Equity markets may rebound to start the year, but BCA Research cautions that the macro environment is still risky.

In a research note, BCA reports that last year’s selloff left global equity prices down nearly 50% from their cyclical highs, making this the second deepest bear market in the past 40 years.

“In other words, a lot of bad news has been discounted as sentiment became crushed and investors rushed for safety. It now appears that selling pressures may finally be abating: equity prices have edged higher in recent trading days on the back of tentative improvements in the credit markets and an easing in implied option volatilities from sky-high readings,” it says.

“Upside momentum could persist in the weeks ahead as investors and money managers reposition their portfolios and redeploy some of the cash piled on the sidelines.
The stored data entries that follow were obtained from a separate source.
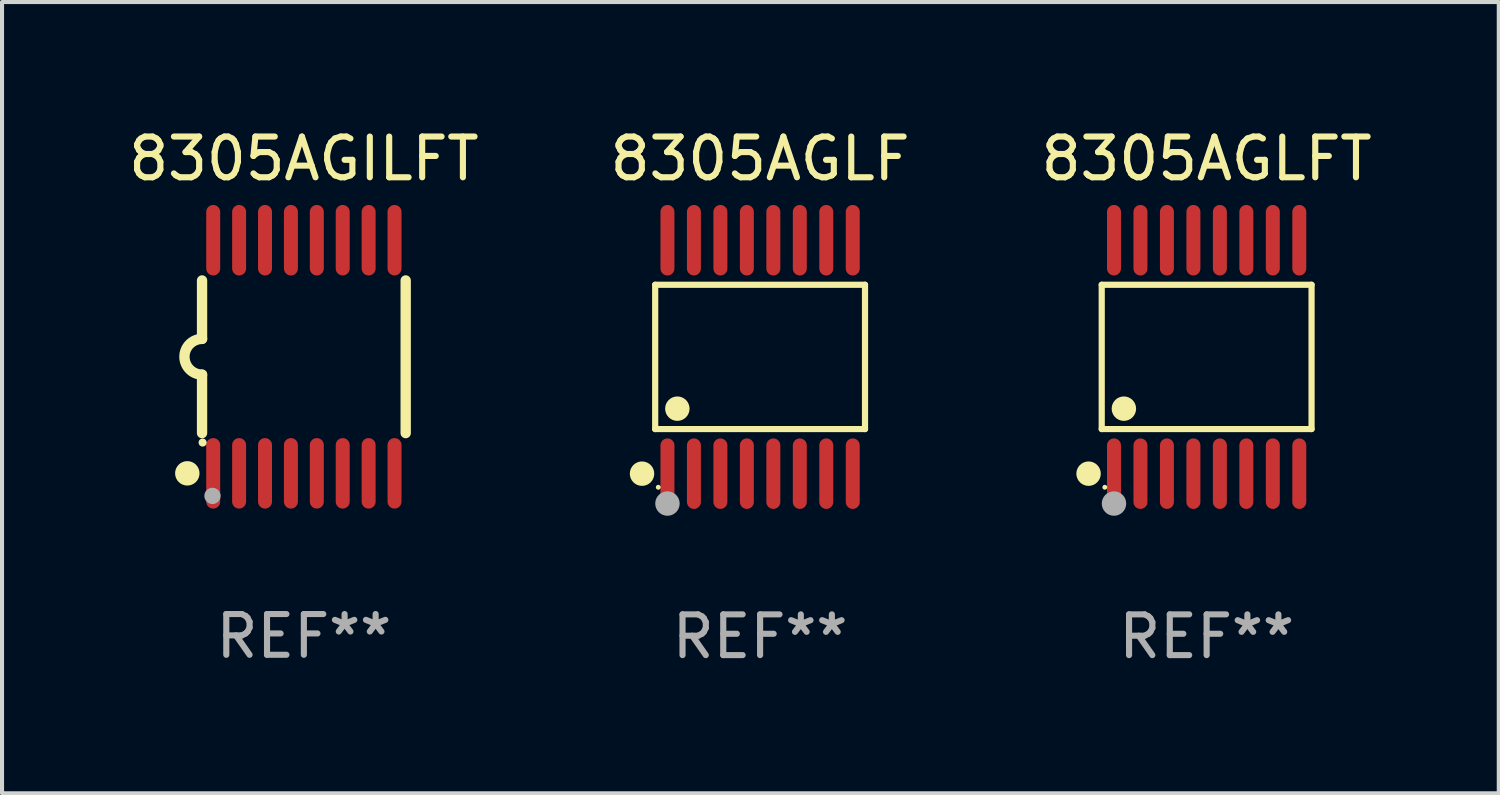
<source format=kicad_pcb>
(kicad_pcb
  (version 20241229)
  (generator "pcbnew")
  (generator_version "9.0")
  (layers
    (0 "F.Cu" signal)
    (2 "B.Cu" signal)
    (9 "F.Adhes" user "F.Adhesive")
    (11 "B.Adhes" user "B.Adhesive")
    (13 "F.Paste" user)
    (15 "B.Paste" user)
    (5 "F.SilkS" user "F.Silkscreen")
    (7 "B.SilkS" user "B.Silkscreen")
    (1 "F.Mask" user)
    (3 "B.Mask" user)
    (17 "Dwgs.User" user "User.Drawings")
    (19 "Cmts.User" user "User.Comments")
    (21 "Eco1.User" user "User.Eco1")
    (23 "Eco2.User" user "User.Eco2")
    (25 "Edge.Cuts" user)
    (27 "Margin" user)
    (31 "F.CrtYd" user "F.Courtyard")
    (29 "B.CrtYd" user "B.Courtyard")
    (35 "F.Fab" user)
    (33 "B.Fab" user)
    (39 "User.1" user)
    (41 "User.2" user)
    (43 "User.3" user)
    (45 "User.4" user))
  (footprint "8305AGLFT"
    (layer "F.Cu")
    (at 26.577 5.714)
    (property "Reference" "8305AGLFT" (at 0 -4.866 0) (layer "F.SilkS") (effects (font (size 1 1) (thickness 0.15))))
    (attr through_hole)
    (fp_line (start -2.576 -1.772) (end 2.576 -1.772) (stroke (width 0.152) (type solid)) (layer "F.SilkS"))
    (fp_line (start -2.576 1.771) (end -2.576 -1.772) (stroke (width 0.152) (type solid)) (layer "F.SilkS"))
    (fp_line (start 2.576 -1.772) (end 2.576 1.771) (stroke (width 0.152) (type solid)) (layer "F.SilkS"))
    (fp_line (start 2.576 1.771) (end -2.576 1.771) (stroke (width 0.152) (type solid)) (layer "F.SilkS"))
    (fp_circle (center -2.899 2.866) (end -2.749 2.866) (stroke (width 0.3) (type solid)) (fill no) (layer "F.SilkS"))
    (fp_circle (center -2.5 3.2) (end -2.47 3.2) (stroke (width 0.06) (type solid)) (fill no) (layer "F.SilkS"))
    (fp_circle (center -2.032 1.27) (end -1.882 1.27) (stroke (width 0.3) (type solid)) (fill no) (layer "F.SilkS"))
    (fp_circle (center -2.275 3.6) (end -2.125 3.6) (stroke (width 0.3) (type solid)) (fill no) (layer "F.Fab"))
    (fp_text user "REF**" (at 0 6.866 0) (layer "F.Fab") (effects (font (size 1 1) (thickness 0.15))))
    (pad "1" smd oval (at -2.275 2.866) (size 0.343 1.731) (layers "F.Cu" "F.Mask" "F.Paste"))
    (pad "2" smd oval (at -1.625 2.866) (size 0.343 1.731) (layers "F.Cu" "F.Mask" "F.Paste"))
    (pad "3" smd oval (at -0.975 2.866) (size 0.343 1.731) (layers "F.Cu" "F.Mask" "F.Paste"))
    (pad "4" smd oval (at -0.325 2.866) (size 0.343 1.731) (layers "F.Cu" "F.Mask" "F.Paste"))
    (pad "5" smd oval (at 0.325 2.866) (size 0.343 1.731) (layers "F.Cu" "F.Mask" "F.Paste"))
    (pad "6" smd oval (at 0.975 2.866) (size 0.343 1.731) (layers "F.Cu" "F.Mask" "F.Paste"))
    (pad "7" smd oval (at 1.625 2.866) (size 0.343 1.731) (layers "F.Cu" "F.Mask" "F.Paste"))
    (pad "8" smd oval (at 2.275 2.866) (size 0.343 1.731) (layers "F.Cu" "F.Mask" "F.Paste"))
    (pad "9" smd oval (at 2.275 -2.866) (size 0.343 1.731) (layers "F.Cu" "F.Mask" "F.Paste"))
    (pad "10" smd oval (at 1.625 -2.866) (size 0.343 1.731) (layers "F.Cu" "F.Mask" "F.Paste"))
    (pad "11" smd oval (at 0.975 -2.866) (size 0.343 1.731) (layers "F.Cu" "F.Mask" "F.Paste"))
    (pad "12" smd oval (at 0.325 -2.866) (size 0.343 1.731) (layers "F.Cu" "F.Mask" "F.Paste"))
    (pad "13" smd oval (at -0.325 -2.866) (size 0.343 1.731) (layers "F.Cu" "F.Mask" "F.Paste"))
    (pad "14" smd oval (at -0.975 -2.866) (size 0.343 1.731) (layers "F.Cu" "F.Mask" "F.Paste"))
    (pad "15" smd oval (at -1.625 -2.866) (size 0.343 1.731) (layers "F.Cu" "F.Mask" "F.Paste"))
    (pad "16" smd oval (at -2.275 -2.866) (size 0.343 1.731) (layers "F.Cu" "F.Mask" "F.Paste")))
  (footprint "8305AGLF"
    (layer "F.Cu")
    (at 15.613 5.714)
    (property "Reference" "8305AGLF" (at 0 -4.866 0) (layer "F.SilkS") (effects (font (size 1 1) (thickness 0.15))))
    (attr through_hole)
    (fp_line (start -2.576 -1.772) (end 2.576 -1.772) (stroke (width 0.152) (type solid)) (layer "F.SilkS"))
    (fp_line (start -2.576 1.771) (end -2.576 -1.772) (stroke (width 0.152) (type solid)) (layer "F.SilkS"))
    (fp_line (start 2.576 -1.772) (end 2.576 1.771) (stroke (width 0.152) (type solid)) (layer "F.SilkS"))
    (fp_line (start 2.576 1.771) (end -2.576 1.771) (stroke (width 0.152) (type solid)) (layer "F.SilkS"))
    (fp_circle (center -2.899 2.866) (end -2.749 2.866) (stroke (width 0.3) (type solid)) (fill no) (layer "F.SilkS"))
    (fp_circle (center -2.5 3.2) (end -2.47 3.2) (stroke (width 0.06) (type solid)) (fill no) (layer "F.SilkS"))
    (fp_circle (center -2.032 1.27) (end -1.882 1.27) (stroke (width 0.3) (type solid)) (fill no) (layer "F.SilkS"))
    (fp_circle (center -2.275 3.6) (end -2.125 3.6) (stroke (width 0.3) (type solid)) (fill no) (layer "F.Fab"))
    (fp_text user "REF**" (at 0 6.866 0) (layer "F.Fab") (effects (font (size 1 1) (thickness 0.15))))
    (pad "1" smd oval (at -2.275 2.866) (size 0.343 1.731) (layers "F.Cu" "F.Mask" "F.Paste"))
    (pad "2" smd oval (at -1.625 2.866) (size 0.343 1.731) (layers "F.Cu" "F.Mask" "F.Paste"))
    (pad "3" smd oval (at -0.975 2.866) (size 0.343 1.731) (layers "F.Cu" "F.Mask" "F.Paste"))
    (pad "4" smd oval (at -0.325 2.866) (size 0.343 1.731) (layers "F.Cu" "F.Mask" "F.Paste"))
    (pad "5" smd oval (at 0.325 2.866) (size 0.343 1.731) (layers "F.Cu" "F.Mask" "F.Paste"))
    (pad "6" smd oval (at 0.975 2.866) (size 0.343 1.731) (layers "F.Cu" "F.Mask" "F.Paste"))
    (pad "7" smd oval (at 1.625 2.866) (size 0.343 1.731) (layers "F.Cu" "F.Mask" "F.Paste"))
    (pad "8" smd oval (at 2.275 2.866) (size 0.343 1.731) (layers "F.Cu" "F.Mask" "F.Paste"))
    (pad "9" smd oval (at 2.275 -2.866) (size 0.343 1.731) (layers "F.Cu" "F.Mask" "F.Paste"))
    (pad "10" smd oval (at 1.625 -2.866) (size 0.343 1.731) (layers "F.Cu" "F.Mask" "F.Paste"))
    (pad "11" smd oval (at 0.975 -2.866) (size 0.343 1.731) (layers "F.Cu" "F.Mask" "F.Paste"))
    (pad "12" smd oval (at 0.325 -2.866) (size 0.343 1.731) (layers "F.Cu" "F.Mask" "F.Paste"))
    (pad "13" smd oval (at -0.325 -2.866) (size 0.343 1.731) (layers "F.Cu" "F.Mask" "F.Paste"))
    (pad "14" smd oval (at -0.975 -2.866) (size 0.343 1.731) (layers "F.Cu" "F.Mask" "F.Paste"))
    (pad "15" smd oval (at -1.625 -2.866) (size 0.343 1.731) (layers "F.Cu" "F.Mask" "F.Paste"))
    (pad "16" smd oval (at -2.275 -2.866) (size 0.343 1.731) (layers "F.Cu" "F.Mask" "F.Paste")))
  (footprint "8305AGILFT"
    (layer "F.Cu")
    (at 4.411 5.71)
    (property "Reference" "8305AGILFT" (at 0 -4.862 0) (layer "F.SilkS") (effects (font (size 1 1) (thickness 0.15))))
    (attr through_hole)
    (fp_line (start -2.5 -1.874) (end -2.5 -0.439) (stroke (width 0.254) (type solid)) (layer "F.SilkS"))
    (fp_line (start -2.5 1.874) (end -2.5 0.439) (stroke (width 0.254) (type solid)) (layer "F.SilkS"))
    (fp_line (start 2.5 -1.874) (end 2.5 1.874) (stroke (width 0.254) (type solid)) (layer "F.SilkS"))
    (fp_arc (start -2.5 0.438989) (mid -2.938633 -0.000597) (end -2.499365 -0.439547) (stroke (width 0.254001) (type solid)) (layer "F.SilkS"))
    (fp_circle (center -2.862 2.862) (end -2.712 2.862) (stroke (width 0.3) (type solid)) (fill no) (layer "F.SilkS"))
    (fp_circle (center -2.486 2.106) (end -2.436 2.106) (stroke (width 0.1) (type solid)) (fill no) (layer "F.SilkS"))
    (fp_circle (center -2.244 3.416) (end -2.144 3.416) (stroke (width 0.2) (type solid)) (fill no) (layer "F.Fab"))
    (fp_text user "REF**" (at 0 6.862 0) (layer "F.Fab") (effects (font (size 1 1) (thickness 0.15))))
    (pad "1" smd oval (at -2.226 2.862) (size 0.343 1.731) (layers "F.Cu" "F.Mask" "F.Paste"))
    (pad "2" smd oval (at -1.59 2.862) (size 0.343 1.731) (layers "F.Cu" "F.Mask" "F.Paste"))
    (pad "3" smd oval (at -0.954 2.862) (size 0.343 1.731) (layers "F.Cu" "F.Mask" "F.Paste"))
    (pad "4" smd oval (at -0.318 2.862) (size 0.343 1.731) (layers "F.Cu" "F.Mask" "F.Paste"))
    (pad "5" smd oval (at 0.318 2.862) (size 0.343 1.731) (layers "F.Cu" "F.Mask" "F.Paste"))
    (pad "6" smd oval (at 0.954 2.862) (size 0.343 1.731) (layers "F.Cu" "F.Mask" "F.Paste"))
    (pad "7" smd oval (at 1.59 2.862) (size 0.343 1.731) (layers "F.Cu" "F.Mask" "F.Paste"))
    (pad "8" smd oval (at 2.226 2.862) (size 0.343 1.731) (layers "F.Cu" "F.Mask" "F.Paste"))
    (pad "9" smd oval (at 2.226 -2.862) (size 0.343 1.731) (layers "F.Cu" "F.Mask" "F.Paste"))
    (pad "10" smd oval (at 1.59 -2.862) (size 0.343 1.731) (layers "F.Cu" "F.Mask" "F.Paste"))
    (pad "11" smd oval (at 0.954 -2.862) (size 0.343 1.731) (layers "F.Cu" "F.Mask" "F.Paste"))
    (pad "12" smd oval (at 0.318 -2.862) (size 0.343 1.731) (layers "F.Cu" "F.Mask" "F.Paste"))
    (pad "13" smd oval (at -0.318 -2.862) (size 0.343 1.731) (layers "F.Cu" "F.Mask" "F.Paste"))
    (pad "14" smd oval (at -0.954 -2.862) (size 0.343 1.731) (layers "F.Cu" "F.Mask" "F.Paste"))
    (pad "15" smd oval (at -1.59 -2.862) (size 0.343 1.731) (layers "F.Cu" "F.Mask" "F.Paste"))
    (pad "16" smd oval (at -2.226 -2.862) (size 0.343 1.731) (layers "F.Cu" "F.Mask" "F.Paste")))
  (gr_rect
    (start -3 -3)
    (end 33.75 16.428)
    (stroke (width 0.1) (type default))
    (fill no)
    (layer "Edge.Cuts")))
</source>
That said, it is difficult to see how equities can sustain an advance until the monetary transmission mechanism begins to function more normally,” it warns.

Also, BCA says that the poor earnings outlook will be a persistent headwind for stocks throughout 2009 and analysts are likely to be disappointed in their overly optimistic profit forecasts: earnings could fall by as much as 25% to 30% as revenue growth slows and margins contract, it suggests.

“Equities seem poised to edge higher from oversold levels but a sustained advance will rely on the stabilization of credit markets,” it concludes.